Copper – tightening reality
If precious metals tell the story of monetary debasement, copper reflects the industrial side of scarcity. The market’s structure has shifted notably in the last month, with the London Metal Exchange forward curve moving from contango into backwardation—a signal of tightening near-term availability. During the week prices climbed to just shy of USD 11,000 per tonne, only a whisker below the May 2024 record high at USD 11,100, before easing back as Chinese traders returned to work following their Golden Week holiday.
This rally is grounded in fundamentals. The International Copper Study Group (ICSG) now projects the global refined copper market to swing from a surplus this year into a 150,000-ton deficit in 2026—a stark reversal from its April forecast of a 209,000-ton surplus. The revision stems from a series of mine disruptions, including at Indonesia’s Grasberg and the Democratic Republic of Congo’s Kamoa operations, which have curbed concentrate supply. Copper concentrate—the feedstock for smelters—has become increasingly scarce, driving treatment and refining charges lower and squeezing margins across the supply chain.

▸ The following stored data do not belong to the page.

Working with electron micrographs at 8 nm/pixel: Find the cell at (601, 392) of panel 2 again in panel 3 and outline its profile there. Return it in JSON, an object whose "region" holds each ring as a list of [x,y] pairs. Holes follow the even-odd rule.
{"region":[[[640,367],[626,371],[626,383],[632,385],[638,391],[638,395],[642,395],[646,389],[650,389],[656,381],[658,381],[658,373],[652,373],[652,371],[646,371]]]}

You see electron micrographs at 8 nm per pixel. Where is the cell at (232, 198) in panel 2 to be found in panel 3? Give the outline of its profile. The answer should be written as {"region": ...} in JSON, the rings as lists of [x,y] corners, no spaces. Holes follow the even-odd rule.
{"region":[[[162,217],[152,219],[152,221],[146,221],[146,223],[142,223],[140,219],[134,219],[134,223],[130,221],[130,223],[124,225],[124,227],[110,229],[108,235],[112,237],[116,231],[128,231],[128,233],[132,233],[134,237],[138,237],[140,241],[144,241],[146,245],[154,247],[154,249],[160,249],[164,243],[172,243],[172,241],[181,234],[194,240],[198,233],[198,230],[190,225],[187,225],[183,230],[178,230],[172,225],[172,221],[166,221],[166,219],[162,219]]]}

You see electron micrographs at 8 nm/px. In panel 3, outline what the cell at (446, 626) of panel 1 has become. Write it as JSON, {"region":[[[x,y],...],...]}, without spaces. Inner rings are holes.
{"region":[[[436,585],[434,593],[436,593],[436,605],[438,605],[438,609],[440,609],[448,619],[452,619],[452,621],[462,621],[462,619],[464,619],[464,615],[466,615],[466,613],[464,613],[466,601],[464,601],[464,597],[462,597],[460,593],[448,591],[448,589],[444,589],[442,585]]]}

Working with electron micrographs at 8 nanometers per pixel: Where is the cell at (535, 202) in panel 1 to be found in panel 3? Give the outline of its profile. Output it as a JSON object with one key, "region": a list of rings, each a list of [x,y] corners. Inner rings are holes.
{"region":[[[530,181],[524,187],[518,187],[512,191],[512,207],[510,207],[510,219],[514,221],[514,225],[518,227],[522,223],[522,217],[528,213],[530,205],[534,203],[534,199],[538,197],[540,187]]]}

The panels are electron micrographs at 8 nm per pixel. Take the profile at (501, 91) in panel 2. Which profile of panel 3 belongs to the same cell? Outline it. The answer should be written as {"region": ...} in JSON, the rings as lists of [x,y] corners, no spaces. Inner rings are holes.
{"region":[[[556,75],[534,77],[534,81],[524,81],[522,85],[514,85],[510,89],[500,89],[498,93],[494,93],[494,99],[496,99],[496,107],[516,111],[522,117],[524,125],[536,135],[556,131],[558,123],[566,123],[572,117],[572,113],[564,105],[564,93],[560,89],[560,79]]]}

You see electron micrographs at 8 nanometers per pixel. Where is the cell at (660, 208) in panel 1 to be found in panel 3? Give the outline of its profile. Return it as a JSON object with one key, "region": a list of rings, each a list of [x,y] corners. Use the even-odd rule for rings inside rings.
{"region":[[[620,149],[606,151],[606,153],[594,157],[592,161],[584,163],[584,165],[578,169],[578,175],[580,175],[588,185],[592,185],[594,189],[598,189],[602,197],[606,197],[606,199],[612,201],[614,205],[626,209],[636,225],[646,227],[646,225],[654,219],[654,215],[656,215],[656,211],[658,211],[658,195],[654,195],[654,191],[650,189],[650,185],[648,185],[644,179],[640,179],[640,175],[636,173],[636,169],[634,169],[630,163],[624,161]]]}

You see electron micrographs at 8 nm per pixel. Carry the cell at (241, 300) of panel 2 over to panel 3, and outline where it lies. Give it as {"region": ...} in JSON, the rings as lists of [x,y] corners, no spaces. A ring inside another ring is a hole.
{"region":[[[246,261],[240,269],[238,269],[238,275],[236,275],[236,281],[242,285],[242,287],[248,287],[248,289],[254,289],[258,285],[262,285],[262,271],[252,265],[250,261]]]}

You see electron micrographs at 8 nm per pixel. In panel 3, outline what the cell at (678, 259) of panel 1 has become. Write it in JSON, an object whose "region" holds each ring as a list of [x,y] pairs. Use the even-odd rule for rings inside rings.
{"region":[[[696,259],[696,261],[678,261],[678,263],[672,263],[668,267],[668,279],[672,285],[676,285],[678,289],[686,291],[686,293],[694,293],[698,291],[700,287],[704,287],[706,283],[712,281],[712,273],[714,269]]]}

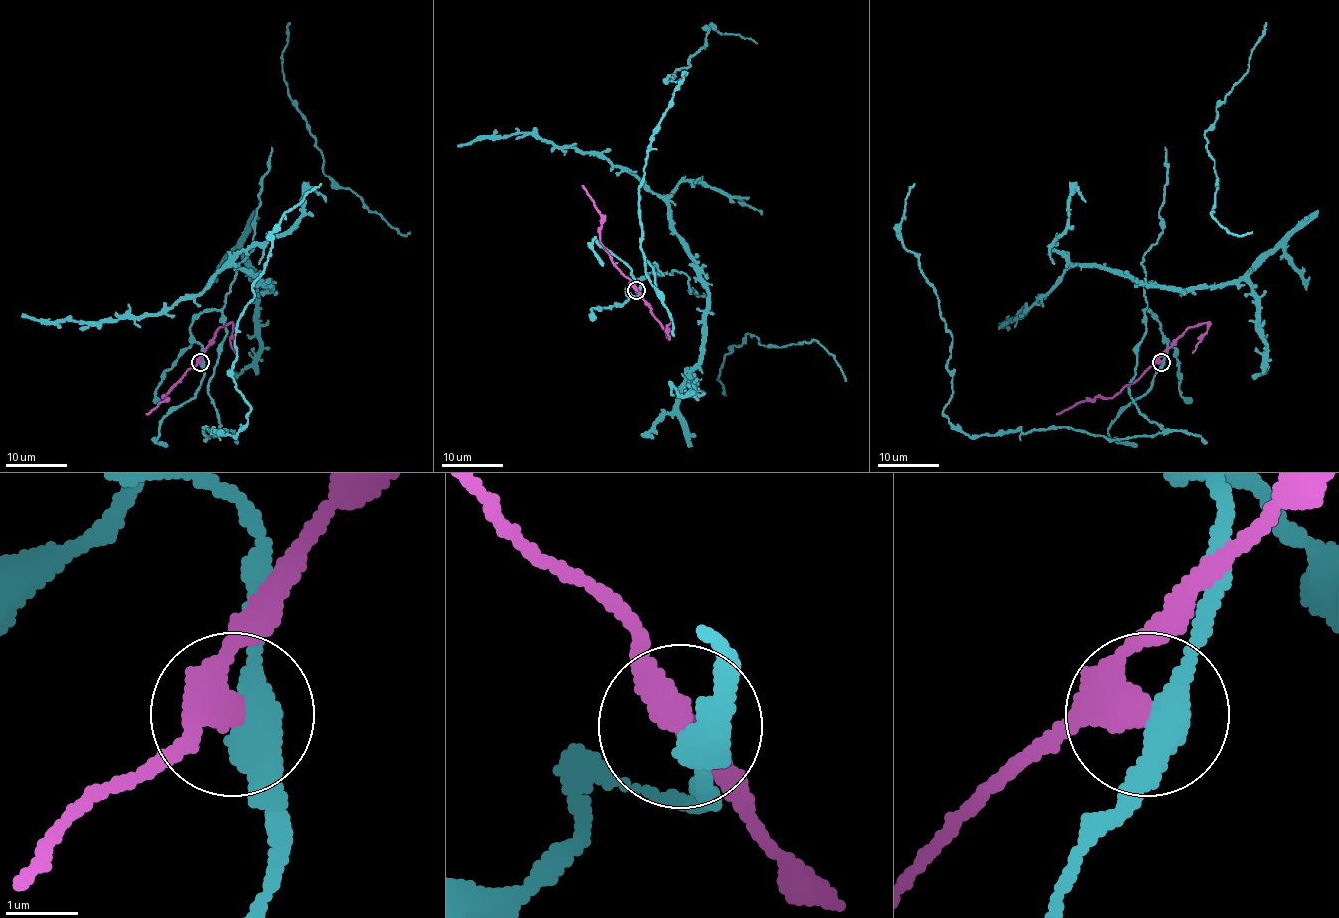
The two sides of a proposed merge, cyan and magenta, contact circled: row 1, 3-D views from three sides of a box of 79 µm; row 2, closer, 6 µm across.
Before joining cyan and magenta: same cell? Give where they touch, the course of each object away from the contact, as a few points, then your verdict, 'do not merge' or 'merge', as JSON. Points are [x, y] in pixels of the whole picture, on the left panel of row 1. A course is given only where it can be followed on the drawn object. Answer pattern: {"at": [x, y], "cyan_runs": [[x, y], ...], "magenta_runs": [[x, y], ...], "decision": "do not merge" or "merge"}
{"at": [200, 362], "cyan_runs": [[201, 362], [190, 325], [219, 310], [220, 432], [202, 427], [233, 437], [240, 314], [274, 229], [321, 183]], "magenta_runs": [[201, 362], [175, 385], [164, 397], [165, 400], [146, 414]], "decision": "do not merge"}

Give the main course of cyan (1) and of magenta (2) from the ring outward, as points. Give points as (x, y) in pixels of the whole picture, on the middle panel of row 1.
1: (637, 290), (663, 273), (644, 258), (656, 290), (638, 185), (685, 72), (667, 78), (710, 27), (757, 43)
2: (637, 290), (600, 241), (601, 214), (582, 185)

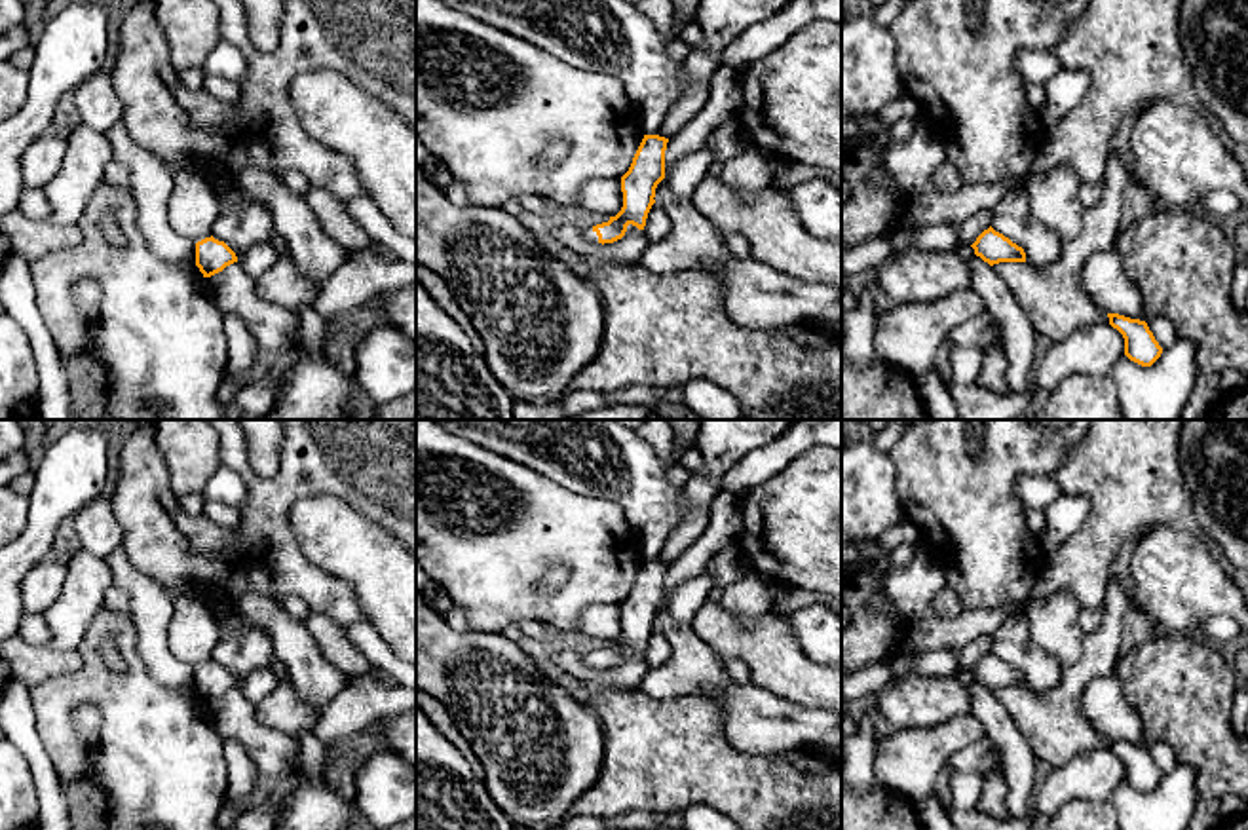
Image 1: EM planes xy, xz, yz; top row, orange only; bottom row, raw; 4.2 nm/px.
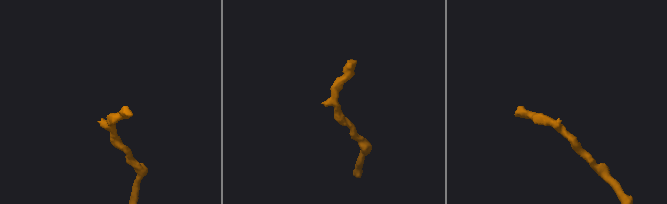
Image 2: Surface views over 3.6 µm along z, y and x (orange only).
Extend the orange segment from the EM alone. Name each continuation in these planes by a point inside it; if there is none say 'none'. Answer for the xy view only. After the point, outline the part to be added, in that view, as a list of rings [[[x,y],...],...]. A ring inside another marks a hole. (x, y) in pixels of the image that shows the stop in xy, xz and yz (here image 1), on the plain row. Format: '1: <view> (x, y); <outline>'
none

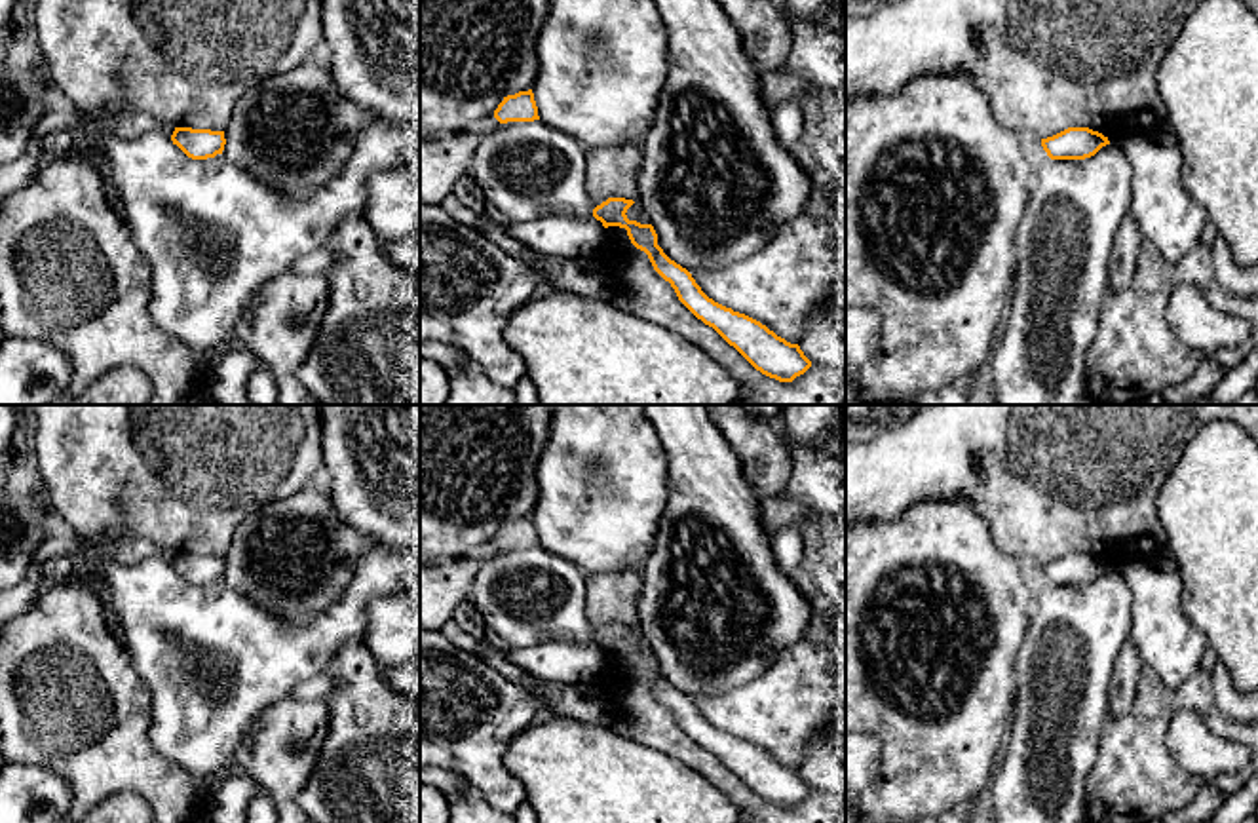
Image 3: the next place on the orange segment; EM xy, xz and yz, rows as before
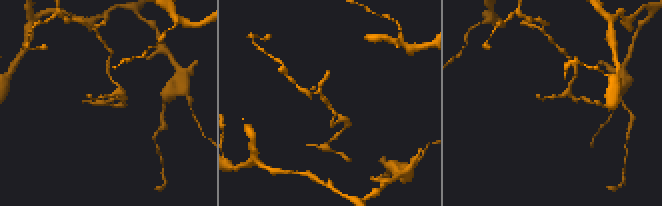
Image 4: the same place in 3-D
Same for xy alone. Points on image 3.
none

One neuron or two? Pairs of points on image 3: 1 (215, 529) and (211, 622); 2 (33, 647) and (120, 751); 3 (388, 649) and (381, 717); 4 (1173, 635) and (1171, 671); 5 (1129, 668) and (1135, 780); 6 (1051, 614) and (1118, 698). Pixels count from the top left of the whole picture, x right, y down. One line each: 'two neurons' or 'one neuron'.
1: two neurons
2: one neuron
3: two neurons
4: one neuron
5: two neurons
6: two neurons

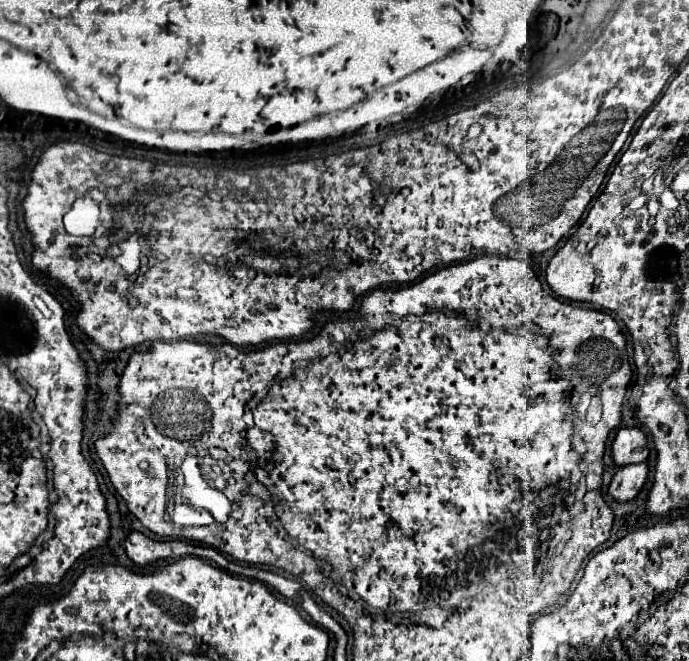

On the demand side, the ICSG expects global usage growth to slow to 2.1% in 2026, largely due to weaker appetite from China, which still accounts for about 58% of global refined copper consumption. Even so, the balance between sluggish demand growth and falling supply still points to tightening inventories.
Looking ahead
The central narrative now turns on whether debasement remains a self-reinforcing loop. If central banks are pressured to cut rates faster than inflation justifies, and fiscal authorities continue to run large deficits, the real yield anchor will stay low. That environment continues to reward tangible stores of value and penalise nominal ones.
For commodities, this means several things:
- Gold and silver should remain structurally supported even after short-term corrections. Any pullback toward USD 3,850–3,900 in gold would likely find strong buying interest.
- Energy may stay capped until evidence of supply discipline returns or global demand surprises to the upside.
- Copper and industrial metals could enter a more sustained upcycle once the deficit narrative is fully internalised and Chinese demand stabilises.
The risk, as always, lies in over-extrapolation. Monetary debasement does not automatically mean runaway inflation or endless rallies. But as long as investors question the credibility of fiat guardianship, the case for owning real assets remains compelling.